Summary of "Coarse-grained Mori-Zwanzig dynamics in a time-non-local stationary-action framework"

This paper presents a novel approach to address the common issue of loss in dynamical consistency when implementing coarse-grained (CG) models in computational simulations. The focus is on enhancing the ability of CG models to reproduce the time scales and dynamical properties of their corresponding all-atom reference systems. The method is based on a time-non-local stationary-action framework informed by the Mori-Zwanzig (MZ) formalism, leading to the parametrization of generalized Langevin equations (GLEs) for CG systems.
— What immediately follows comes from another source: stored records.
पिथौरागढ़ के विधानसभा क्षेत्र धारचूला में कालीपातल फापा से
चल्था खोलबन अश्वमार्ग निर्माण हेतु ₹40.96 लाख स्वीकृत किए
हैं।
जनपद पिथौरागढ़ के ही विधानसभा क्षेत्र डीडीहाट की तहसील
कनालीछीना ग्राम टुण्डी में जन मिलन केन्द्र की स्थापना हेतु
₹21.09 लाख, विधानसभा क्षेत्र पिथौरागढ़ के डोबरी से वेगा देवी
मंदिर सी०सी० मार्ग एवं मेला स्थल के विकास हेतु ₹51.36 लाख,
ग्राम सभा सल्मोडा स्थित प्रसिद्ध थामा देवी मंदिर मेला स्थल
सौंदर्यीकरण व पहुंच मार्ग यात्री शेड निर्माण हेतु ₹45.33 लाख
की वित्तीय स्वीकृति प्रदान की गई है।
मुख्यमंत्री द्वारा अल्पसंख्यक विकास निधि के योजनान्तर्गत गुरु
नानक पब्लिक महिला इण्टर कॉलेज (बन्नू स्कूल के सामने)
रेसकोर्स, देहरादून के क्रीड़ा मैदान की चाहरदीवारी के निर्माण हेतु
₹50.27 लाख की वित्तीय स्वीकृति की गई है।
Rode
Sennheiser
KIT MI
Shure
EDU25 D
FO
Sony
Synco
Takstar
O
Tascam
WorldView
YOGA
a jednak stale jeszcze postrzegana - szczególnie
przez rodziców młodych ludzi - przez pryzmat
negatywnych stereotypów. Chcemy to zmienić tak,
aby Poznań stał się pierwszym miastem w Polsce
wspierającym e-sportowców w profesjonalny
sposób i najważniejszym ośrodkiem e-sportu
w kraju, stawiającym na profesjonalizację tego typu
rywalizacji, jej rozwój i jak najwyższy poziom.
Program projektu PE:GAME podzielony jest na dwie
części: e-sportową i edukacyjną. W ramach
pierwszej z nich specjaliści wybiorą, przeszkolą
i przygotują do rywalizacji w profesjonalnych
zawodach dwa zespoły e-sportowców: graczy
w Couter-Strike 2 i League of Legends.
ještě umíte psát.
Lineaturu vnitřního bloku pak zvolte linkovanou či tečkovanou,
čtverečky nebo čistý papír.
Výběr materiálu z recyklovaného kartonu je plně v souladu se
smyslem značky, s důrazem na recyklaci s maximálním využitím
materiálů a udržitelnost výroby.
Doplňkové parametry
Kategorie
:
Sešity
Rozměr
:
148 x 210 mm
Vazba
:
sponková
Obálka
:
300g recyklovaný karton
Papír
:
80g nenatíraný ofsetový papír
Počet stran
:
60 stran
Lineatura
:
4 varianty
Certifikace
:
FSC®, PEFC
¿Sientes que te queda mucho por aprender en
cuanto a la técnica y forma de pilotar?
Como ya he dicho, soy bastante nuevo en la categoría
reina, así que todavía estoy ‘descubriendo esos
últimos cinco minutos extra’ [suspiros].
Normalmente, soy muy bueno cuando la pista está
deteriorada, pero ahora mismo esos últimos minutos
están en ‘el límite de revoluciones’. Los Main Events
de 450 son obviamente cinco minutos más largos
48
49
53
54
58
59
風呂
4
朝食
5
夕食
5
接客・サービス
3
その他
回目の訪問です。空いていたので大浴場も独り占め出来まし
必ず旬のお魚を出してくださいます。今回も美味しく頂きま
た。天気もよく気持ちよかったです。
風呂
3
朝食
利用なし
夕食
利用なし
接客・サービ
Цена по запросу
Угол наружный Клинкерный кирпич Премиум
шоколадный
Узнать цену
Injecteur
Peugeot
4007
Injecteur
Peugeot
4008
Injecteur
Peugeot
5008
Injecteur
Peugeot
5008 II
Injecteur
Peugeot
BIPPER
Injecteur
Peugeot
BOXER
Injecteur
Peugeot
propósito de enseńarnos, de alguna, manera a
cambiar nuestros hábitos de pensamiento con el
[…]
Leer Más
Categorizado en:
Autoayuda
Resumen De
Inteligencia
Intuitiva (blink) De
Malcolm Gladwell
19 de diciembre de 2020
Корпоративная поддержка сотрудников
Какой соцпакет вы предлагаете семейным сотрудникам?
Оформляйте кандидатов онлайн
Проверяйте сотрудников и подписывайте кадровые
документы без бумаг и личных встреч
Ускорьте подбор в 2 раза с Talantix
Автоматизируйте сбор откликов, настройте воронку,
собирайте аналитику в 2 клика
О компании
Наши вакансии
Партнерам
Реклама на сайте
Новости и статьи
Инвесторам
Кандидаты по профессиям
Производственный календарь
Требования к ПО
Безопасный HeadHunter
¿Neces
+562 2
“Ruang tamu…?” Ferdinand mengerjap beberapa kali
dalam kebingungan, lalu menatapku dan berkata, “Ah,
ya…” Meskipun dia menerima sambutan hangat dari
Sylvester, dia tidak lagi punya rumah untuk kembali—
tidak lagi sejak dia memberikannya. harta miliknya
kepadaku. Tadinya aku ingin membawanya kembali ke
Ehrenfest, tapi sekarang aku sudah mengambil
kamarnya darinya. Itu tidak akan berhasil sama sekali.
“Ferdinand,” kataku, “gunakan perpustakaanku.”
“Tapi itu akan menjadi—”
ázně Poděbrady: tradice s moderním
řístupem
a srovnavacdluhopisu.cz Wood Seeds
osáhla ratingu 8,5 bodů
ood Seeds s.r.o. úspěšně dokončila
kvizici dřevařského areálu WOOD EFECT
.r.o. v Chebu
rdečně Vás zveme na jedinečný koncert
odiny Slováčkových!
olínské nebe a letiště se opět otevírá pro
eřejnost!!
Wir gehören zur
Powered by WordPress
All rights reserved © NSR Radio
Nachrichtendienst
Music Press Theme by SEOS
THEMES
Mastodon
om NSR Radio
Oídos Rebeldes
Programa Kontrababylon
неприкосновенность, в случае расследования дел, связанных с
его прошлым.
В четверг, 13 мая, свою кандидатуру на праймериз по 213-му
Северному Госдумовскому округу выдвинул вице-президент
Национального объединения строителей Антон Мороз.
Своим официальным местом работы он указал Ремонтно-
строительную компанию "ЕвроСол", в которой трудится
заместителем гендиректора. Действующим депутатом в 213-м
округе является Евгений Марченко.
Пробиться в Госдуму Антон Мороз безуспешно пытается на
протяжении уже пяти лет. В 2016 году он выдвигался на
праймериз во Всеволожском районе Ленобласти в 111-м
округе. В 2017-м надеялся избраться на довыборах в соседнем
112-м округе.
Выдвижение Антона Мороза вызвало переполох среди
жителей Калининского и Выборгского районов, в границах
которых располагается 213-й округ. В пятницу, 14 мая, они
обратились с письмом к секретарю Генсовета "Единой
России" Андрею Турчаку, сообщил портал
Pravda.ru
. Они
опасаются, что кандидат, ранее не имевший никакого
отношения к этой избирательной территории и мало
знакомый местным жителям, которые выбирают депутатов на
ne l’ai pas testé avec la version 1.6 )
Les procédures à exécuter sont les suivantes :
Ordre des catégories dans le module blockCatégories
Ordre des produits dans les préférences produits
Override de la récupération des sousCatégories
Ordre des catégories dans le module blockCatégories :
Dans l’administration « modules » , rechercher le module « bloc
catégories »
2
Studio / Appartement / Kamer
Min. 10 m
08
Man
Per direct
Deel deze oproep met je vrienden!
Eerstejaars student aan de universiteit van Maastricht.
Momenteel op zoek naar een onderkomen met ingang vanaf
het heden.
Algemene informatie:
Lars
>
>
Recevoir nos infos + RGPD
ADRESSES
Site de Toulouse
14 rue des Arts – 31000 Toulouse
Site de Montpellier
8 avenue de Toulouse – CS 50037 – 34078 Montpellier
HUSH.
Theoretical Framework and Methodology

The MZ formalism is a cornerstone in understanding the mapping of detailed atomistic models to their coarse-grained counterparts. The CG model inherits a set of generalized Langevin equations which include memory and noise terms, representing the influence of fast atomistic dynamics integrated out during the coarse-graining process. This study proposes using a stationary-action principle, valid across both all-atom and CG representations, as a means to parameterize these terms. The minimization of a time non-local action functional is used to optimize the GLE parameters, particularly the memory kernel and noise, making this approach computationally viable.

Figure 1: The proposed method integrates fast dynamics into CG models through optimized memory and noise terms recovered via a stationary-action framework.

Application to Water Molecules

A practical application of the method is demonstrated using a system of water molecules. The water molecules, represented by a three-point SPC/E model, were subjected to microcanonical ensemble simulations. These results provide a baseline for constructing an optimized CG model where each water molecule is reduced to its center of mass. The iterative Boltzmann inversion technique was employed to derive the effective CG potential from the atomistic radial distribution function. Subsequently, the GLE parameters were optimized using the action minimization approach, showcasing improved dynamical fidelity in CG simulations.

Figure 2: Atomistic and coarse-grained representations of a water system, illustrating the single CG bead mapping per water molecule.

Results and Discussion

Key metrics such as the velocity autocorrelation function (VACF) and diffusion coefficients reinforce the effectiveness of the proposed method. Notably, the VACF obtained from the GLE simulation closely matched the all-atom reference, outperforming traditional Langevin-based CG simulations. This suggests that the integration of optimized memory and noise terms leads to better retention of dynamical features.

Figure 3: VACF and RDF comparisons between atomistic and CG simulated data, demonstrating the effectiveness of GLE in capturing accurate dynamic properties.

Conclusions and Implications

The stationary-action framework developed in this study provides a robust mechanism to enhance the consistency of dynamical properties in CG models, bridging the gap to their all-atom origins. This methodology not only maintains structural accuracy but also dramatically improves dynamical matching, paving the way for more reliable CG representations in complex systems. Future work may involve generalized applications across varied molecular systems and consideration of multinomial models within this theoretical context.

The implications of this research extend to the design and parametrization of CG models in diverse fields, potentially enhancing simulation accuracy for systems requiring long-time dynamic predictions. Moreover, this approach may inform new strategies in the development and analysis of complex soft-matter systems, fostering advancements in materials science, biophysics, and related domains.